In general you would want to minimize CPU <-> GPU copies. To minimize bandwidth requirements, in some contexts it can make sense to use some cheap on-the-fly compression, or chose a smaller data type. Much real-life data originates from sensors providing resolution of only 11 to 15 bits.

GPU kernels run asynchronously to the CPU, and you can (and should) use asynchronous copies to overlap GPU work with copy operations. So it is not clear to me why you need multiple host threads interacting with the device. A single host thread using multiple CUDA streams asynchronously is likely closer to what you want, but then I don’t know the details of your use case.

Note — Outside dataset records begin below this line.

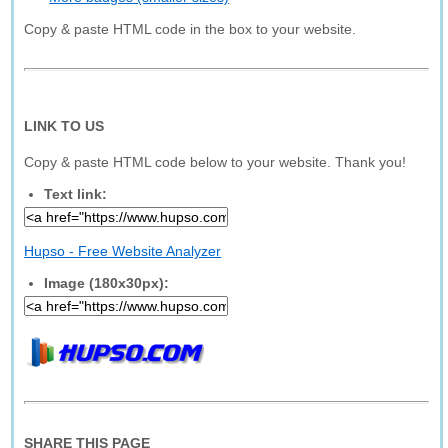
Copy & paste HTML code in the box to your website.
LINK TO US
Copy & paste HTML code below to your website. Thank you!
Text link:
Hupso - Free Website Analyzer
Image (180x30px):
SHARE THIS PAGE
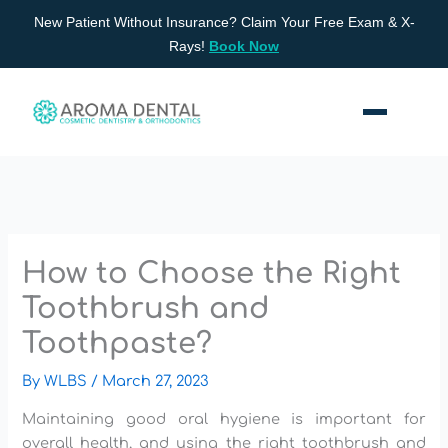
Skip
New Patient Without Insurance? Claim Your Free Exam & X-
to
Rays!
Book Now
content
How to Choose the Right
Toothbrush and
Toothpaste?
By
WLBS
/
March 27, 2023
Maintaining good oral hygiene is important for
overall health, and using the right toothbrush and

Thank you for reply, njuffa. ^_^
The application was tested on a system with Intel Xeon E5 2680 CPU and one single channel DDR3 1600MHz memory bank. So I suppose the peak memory bandwidth to be 1600*8/1024 ~ 12GB/sec.
In my application, there are multiple host threads consuming a work queue. Each thread uses CUDA streams to do asynchronous copies, kernel launches and so on. For each task is large, a host thread needs rather a long time to evaluate and process the results returned by device side. That is why I want to use multiple host threads to occupy the CUDA device (a Tesla P100, in fact) in turn and reduce the idle time of GPU. There will be a lot of memory movement operations on host side. I wonder if these memory operations in each thread limit the available memory bandwidth for host-device memory transfers (although pinned memory is used).
Will you please point out whether my idea has something wrong or give some suggestions? Thanks again.

Intel lists the Xeon E5 2680 processor as an octa-core CPU with four-channel DDR3 interface, providing 51.2 GB/sec system memory throughput when using DDR3-1600:


I didn’t even know you can run these CPUs with just a single memory channel. You can measure the bandwidth of the system memory with the STREAM benchmark. I would be surprised if STREAM reports more than 10 GB/sec/channel of usable bandwidth.

The solution to any potential performance impact from lack of system memory throughput seems obvious: populate all four memory channels. Or at least two.

This is a red flag. Based on my reasonably long experience as a software engineer, there are exactly two questions that are almost always indicative of a software design problem: (1) How can I copy data faster? (2) What is the fastest way to invert a matrix? In both cases the best top-level answer is: You probably shouldn’t do that (i.e. moving data around, inverting matrices).

Is the application of a streaming nature? If so, where is the source data ultimately coming from? Has the application been carefully profiled? Does profiling indicate that data movement is the primary bottleneck?

The host memory bandwidth was benchmarked and proved to be a little low. So maybe to test the application on system with larger memory bandwidth will be a reasonable choice.
And for the mechanism of current application, yes, it is true that one should always avoid the movement of data. But for our circumstance, the work queue contains batches of data generated by an initializer during startup stage. After that, the host threads continuously consume the batches in the queue and process the batch using GPU. The returned batch should be re-collect to form new batches, each of which must contain data without divergence so they can be efficiently processed by GPU again. As a result, the re-collection operation (i.e. a memory exchange operation on host side) seems to be necessary.